NodeManager Health Summary

hi all

in YARN Alerts we saw the following critical alarm

1 NodeManager is unhealthy.

we have 36 data node machines that include ( DATANODE , metrics monitor , node manager )

97501-capture.png

since one of the datanode is the problem , then we need to find the problematic machine

can we get advice how to find the datanode with this alert?

Michael-Bronson
5 REPLIES 5

Re: NodeManager Health Summary

Mentor

@Michael Bronson

Nodemanager is a slave process of YARN so you should drill down the YARN, in my case I just intentionally brought down my node manager so the problematic Nodemanager should show.

96586-bronson.jpg


Go to the ResourceManager UI check the nodes link on the left side of the screen. All your NodeManagers should be listed there and the reason for it being listed as unhealthy may be shown here. It is most likely due to yarn local dirs or log dirs. You may be hitting the disk threshold for this.

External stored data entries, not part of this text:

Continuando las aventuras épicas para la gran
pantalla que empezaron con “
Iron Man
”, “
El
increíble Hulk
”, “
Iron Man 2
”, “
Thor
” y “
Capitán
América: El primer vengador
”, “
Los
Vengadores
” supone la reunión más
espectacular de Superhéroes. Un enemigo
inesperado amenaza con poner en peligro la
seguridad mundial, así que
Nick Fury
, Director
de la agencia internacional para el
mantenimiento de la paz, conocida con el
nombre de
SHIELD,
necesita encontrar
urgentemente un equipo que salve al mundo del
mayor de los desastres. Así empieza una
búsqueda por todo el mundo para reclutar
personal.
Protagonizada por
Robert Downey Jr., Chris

Finally checks the logs look in /var/log/hadoop-yarn/yarn and NOT in /var/log/hadoop/yarn

Re: NodeManager Health Summary

you said "ll your NodeManagers should be listed there and the reason for it being listed as unhealthy may be shown here"


but I not see anything about health nodemanager


see please the follwing:


97503-capture.png

Michael-Bronson

Re: NodeManager Health Summary

@Geoffrey Shelton Okot , regarding my last comment , do you any suggestion how to find the problematic naodemanager ?

Michael-Bronson

Re: NodeManager Health Summary

@Geoffrey Shelton Okot any suggustion?

Michael-Bronson

Re: NodeManager Health Summary

New Contributor

Go to ResourceManager UI on Ambari. Click nodes link on the left side of the window. It should show all Node Managers and the reason for it being listed as unhealthy.

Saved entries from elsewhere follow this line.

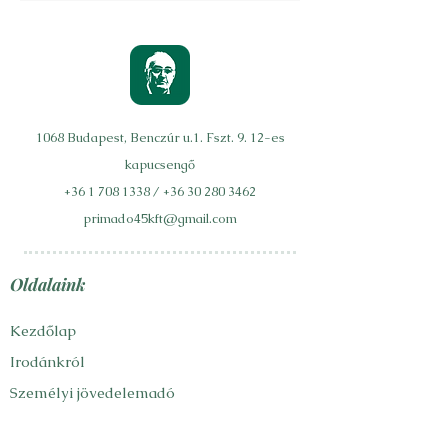
1068 Budapest, Benczúr u.1. Fszt. 9. 12-es
kapucsengő
+36 1 708 1338
/
+36 30 280 3462
primado45kft@gmail.com
Oldalaink
Kezdőlap
Irodánkról
Személyi jövedelemadó
ellenőrzés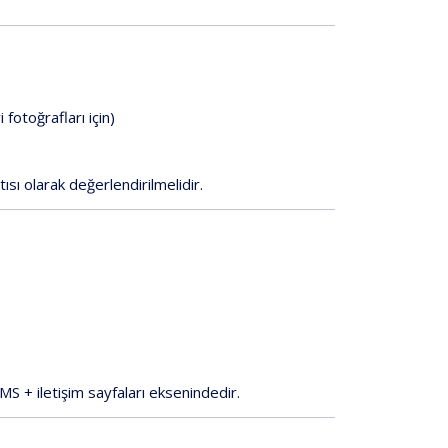
fotoğrafları için)
tısı olarak değerlendirilmelidir.
S + iletişim sayfaları
eksenindedir.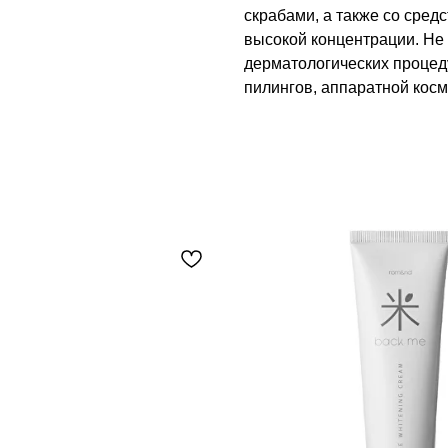
скрабами, а также со сред
высокой концентрации. Не
дерматологических процед
пилингов, аппаратной косм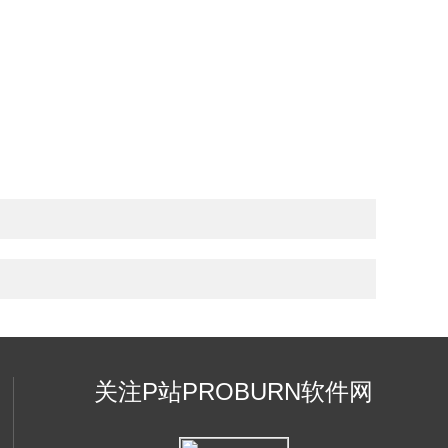
关注P站PROBURN软件网
页版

Mostly found reasons are regarding disk space threshold reached. In that case needs to consider following parameters

Parameters Default value Description
yarn.nodemanager.disk-health-checker.min-healthy-disks 0.25 The minimum fraction of number of disks to be healthy for the node manager to launch new containers. This correspond to both yarn.nodemanager.local-dirs and yarn.nodemanager.log-dirs. i.e. If there are less number of healthy local-dirs (or log-dirs) available, then new containers will not be launched on this node.
yarn.nodemanager.disk-health-checker.max-disk-utilization-per-disk-percentage 90.0 The maximum percentage of disk space utilization allowed after which a disk is marked as bad. Values can range from 0.0 to 100.0. If the value is greater than or equal to 100, the nodemanager will check for full disk. This applies to yarn.nodemanager.local-dirs and yarn.nodemanager.log-dirs.
yarn.nodemanager.disk-health-checker.min-free-space-per-disk-mb 0 The minimum space that must be available on a disk for it to be used. This applies to yarn.nodemanager.local-dirs and yarn.nodemanager.log-dirs.

In the final step, if above steps do not reveal the actual problem , needs to check log , location path : /var/log/hadoop-yarn/yarn.